The Ultra Home decision erroneously shrinks the statutory benefit of the two IP laws to exclude the jurisdiction of a place where a plaintiff corporation has its main office, just because an infringing act occurred at a place where its branch office happened to be situated. The scenario virtually obliterates the option of residence as an operative place of business, which the Court forgot is of significance to corporations. Incorporated companies are juristic personalities with rights and liabilities of their own. They enjoy legal personhood status with the concomitant enjoyment of contractual rights, property-holding and full ownership, suing rights, etc. Corporate law in India determines the residential status of companies on the basis of where it predominantly conducts its business or manages its affairs.

A company incorporated in India is an Indian resident and it is the same for a company which is not incorporated in India, but whose “control and management” of affairs is situated in India. On the obverse, a company is deemed to be non-resident when its “place of effective management” does not fall within Indian borders. Corporate law conflates the destination of conduct of business or predominant management of business affairs with the official residence of a corporate entity.

A facet of the Ultra Home ruling is contradictory to corporate law norms on a company’s residence and its place of business. Certainly, it is not necessary that the two are perpetually related or mutually inclusive at all times, but it cannot be so strictly circumscribed as Ultra Home suggests. Consider this: a film production house with its principal place of business in Mumbai finds out that an unlicensed distributor is using pirated versions of their productions to create and sell merchandise in Raipur. Its Mumbai office is registered as its place of residence. Its Mumbai office employees and legal team are set to task and begin to prepare its infringement and injunction suit. It so happens that among the several branch offices they have in most Indian cities, their warehouse with only a manager and two goods-delivery employees are based out of Raipur. The warehouse contains film merchandise which is to be sold in a neighbouring city for profit. The Ultra Home logic governs that the production house, in order to institute an infringement suit, travel all the way from Mumbai to Raipur even though they are logistically most equipped to do so in Mumbai. This despite the fact that the warehouse, which holds merchandise to be sold as part of their business, barely comprises a viable employee infrastructure to undertake any substantial enormity of film production, let alone file a suit.
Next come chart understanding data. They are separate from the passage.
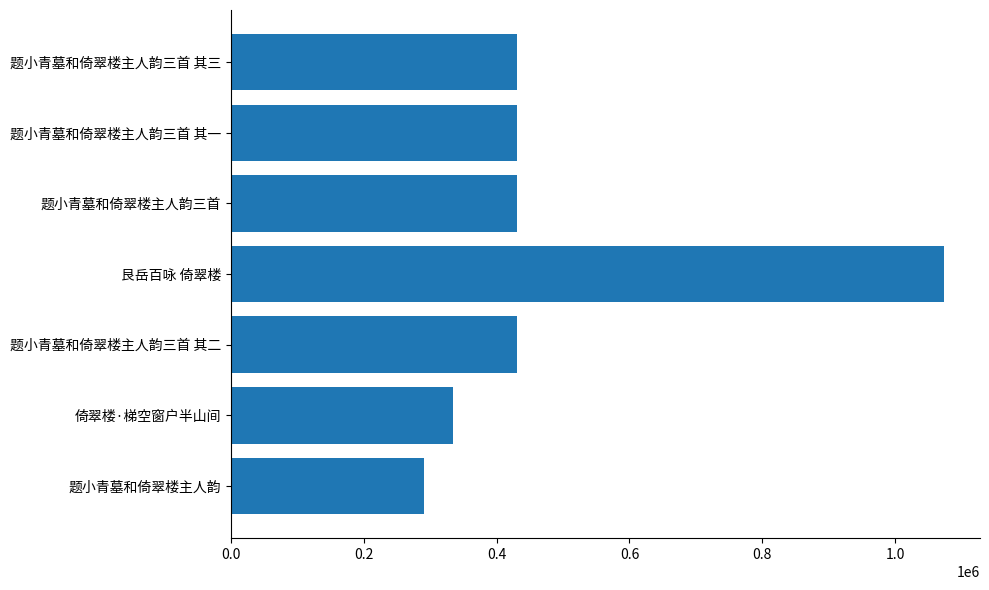

What is the average value?

488931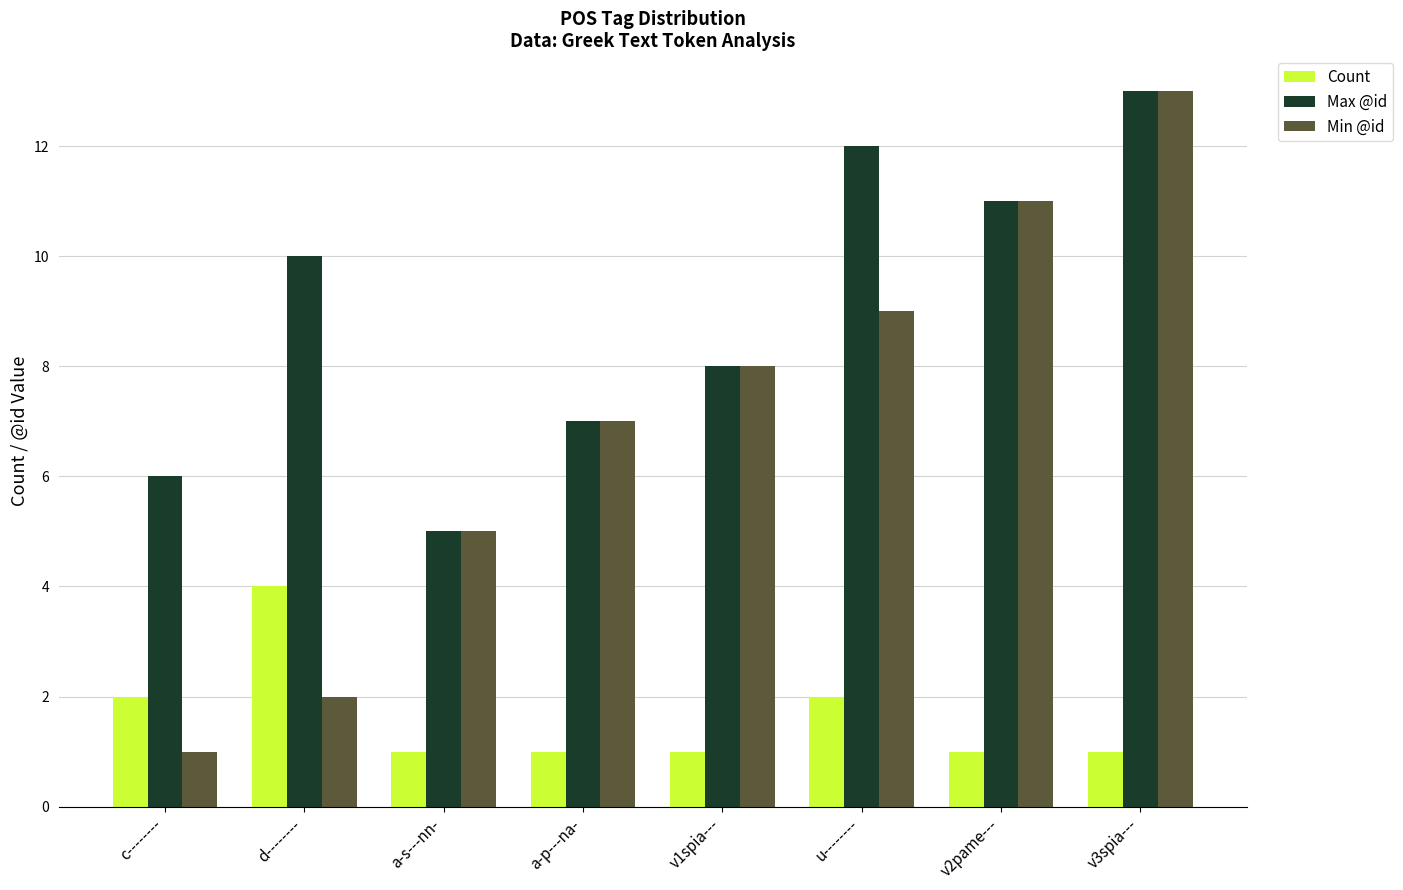

What value does the Max @id series have at v1spia---?

8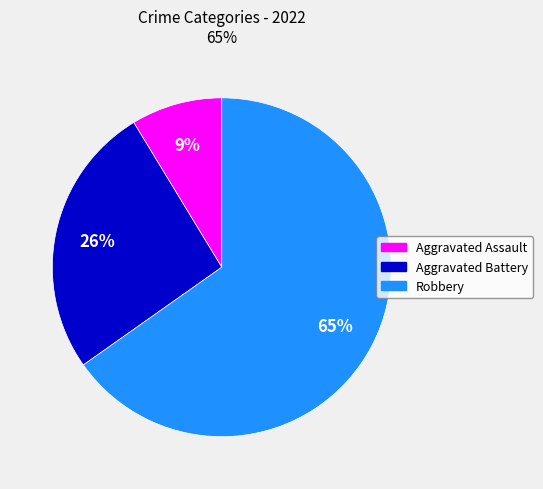

To the nearest percent, what percentage of the pie is Robbery?

65%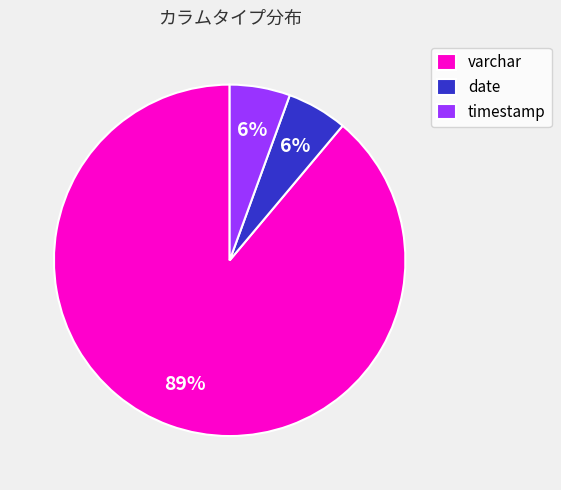

Which category has the biggest portion of the pie?

varchar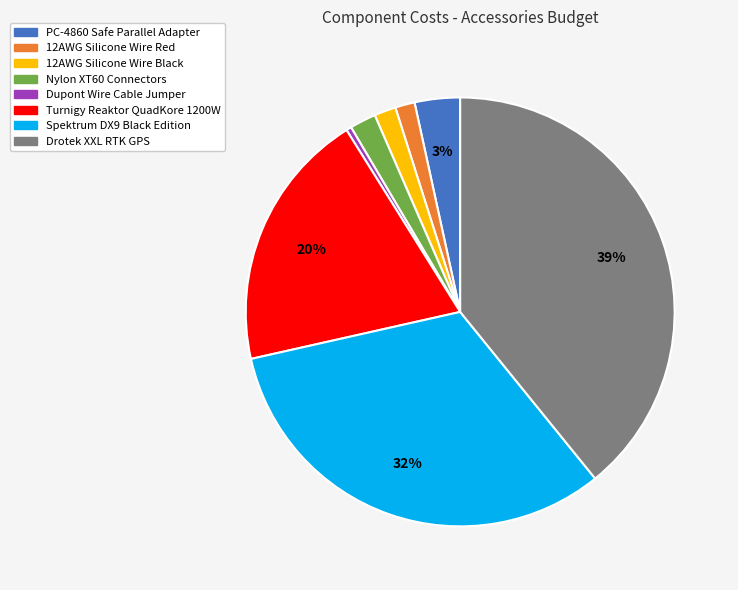

To the nearest percent, what is the difference between the Spektrum DX9 Black Edition and PC-4860 Safe Parallel Adapter slice percentages?

29%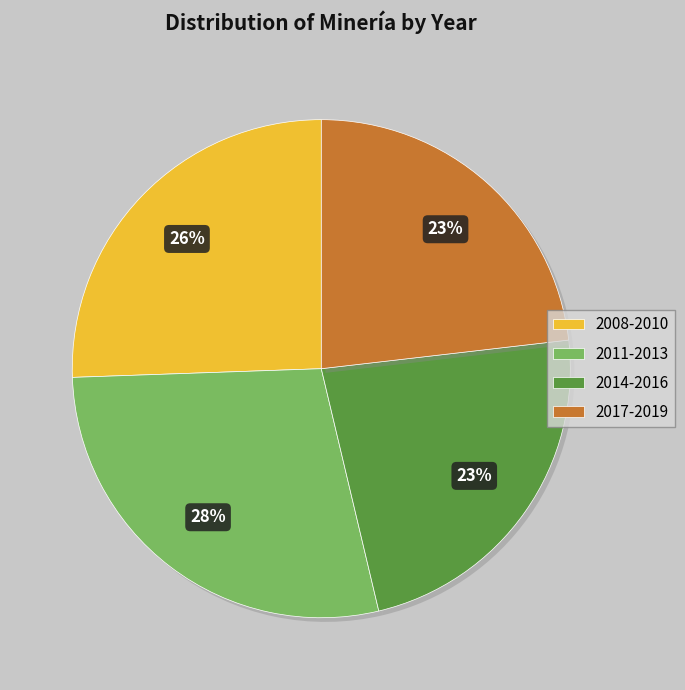

Is there a majority slice in this chart?

No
Ultra Home turns corporate business logic on its head. It appears tone deaf to the reality that corporations carry on multiple facets of a single primary business at various locales and in various degrees. Multiply transacted businesses at various subordinate branch offices notwithstanding, it does not take away the fact that the place of primary business more often than not happens to be the corporate residence. Excluding the option of residence in jurisdiction is defiant to corporate logic, as well as law.

Conclusion

It is inconceivable that a High Court would insist on the curtailment of statutory right when the Supreme Court itself has clarified what the statute clearly mandates — that the plaintiff has a lawful right to invoke jurisdiction on the basis of their residence or place of business in addition to what the CPC already bestows upon them. Unfortunately, it appears that High Courts since 2016 have continued to apply the Ultra Home logic, relying on the erroneously interpreted Sanjay Dalia ratio, to decide the outcome of valid jurisdiction for infringement cases before them.

In a discordant, yet hopeful move, the Bombay High Court in 2016 visibly disagreed with the misstatement of law. It is time that the Supreme Court corrects the erroneous position taken by the Delhi High Court and overrule it to the extent of the stifling conclusion. The position on jurisdiction ought to be clarified so that the misapplication of law does not percolate any further to create needless hurdles for IP right-holders.